1927 to 1928 Sales were now ten times as high as the 1925 sales before the introduction of the new line of machines. The firm won the prestigious Maudes Trophy both years. This highlighted the tough, new design and promoted the Ariel marque.
1930 The Selly Oak firm ran into financial trouble around that time and closed shop for a short period, while the founder's son, Jack, took over and restructured the company. He bought all of the tools for almost nothing, re-hired the cream of Ariel's staff, and moved 500 yards down the road to a new plant. They came back with a bang.
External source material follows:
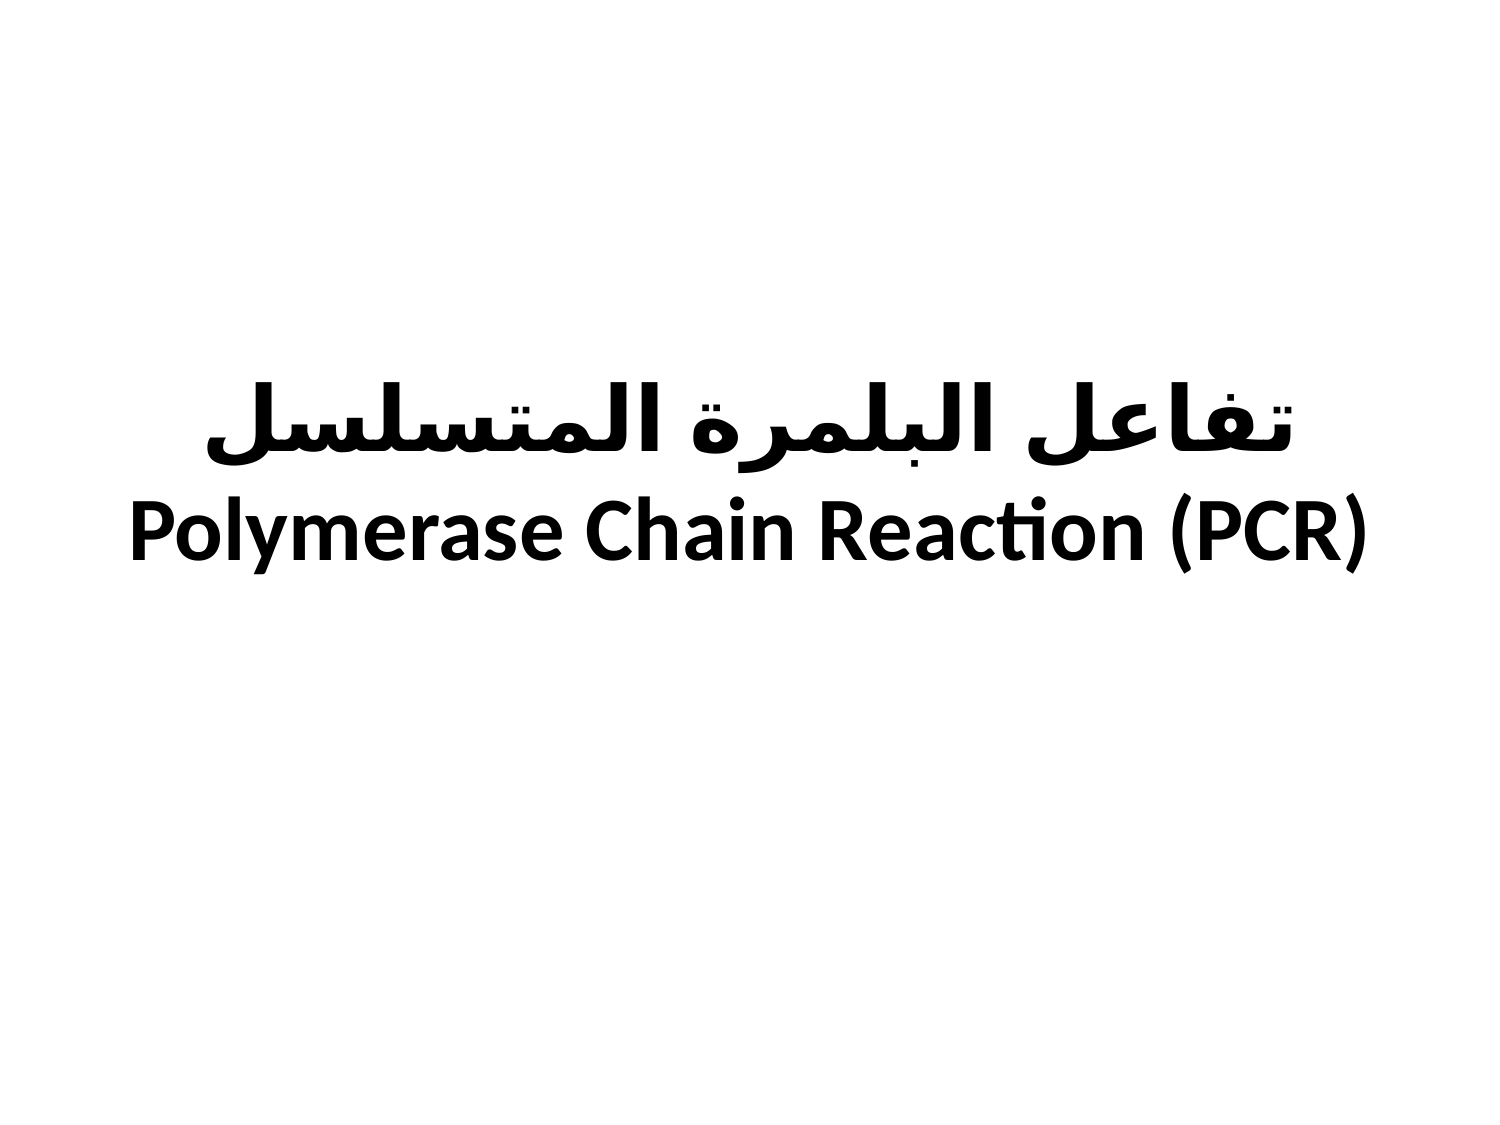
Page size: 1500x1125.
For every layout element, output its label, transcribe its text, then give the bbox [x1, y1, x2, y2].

1931 Inclined engines became the fashion of the day. The Turner design was introduced and this made a great impact with its four cylinders arranged in a square, the crankshafts geared together, an ohc and 498cc capacity. It was listed as the Square Four but soon came to be known as the Squariel. The company won the Maudes Trophy once again but, despite this, the firm was in financial trouble. They pared down their range and Val Page left to join the Triumph team.
1932 Became a private company.
1932 The Red Hunter was added to the range.
1933 Name changed, and again in 1937.
World War II. The company built a military version of the 346cc ohv single and worked on many projects for the forces.
In 1944 Ariel was bought by BSA.
1961 Manufacturers of motor cycles and motor cycle accessories.
In 1963 BSA closed the Selly Oak factory and moved production to Small Heath. Val Page had a design for the Leader as a 70cc four-stroke with in-line four engine, but the executives did not share his vision, so it was never built.
1965 The parent company, BSA, stopped the production of all Ariel models.
1970 An odd three-wheeled moped was briefly produced, using the Ariel name. It cost BSA dearly and contributed to the company's collapse.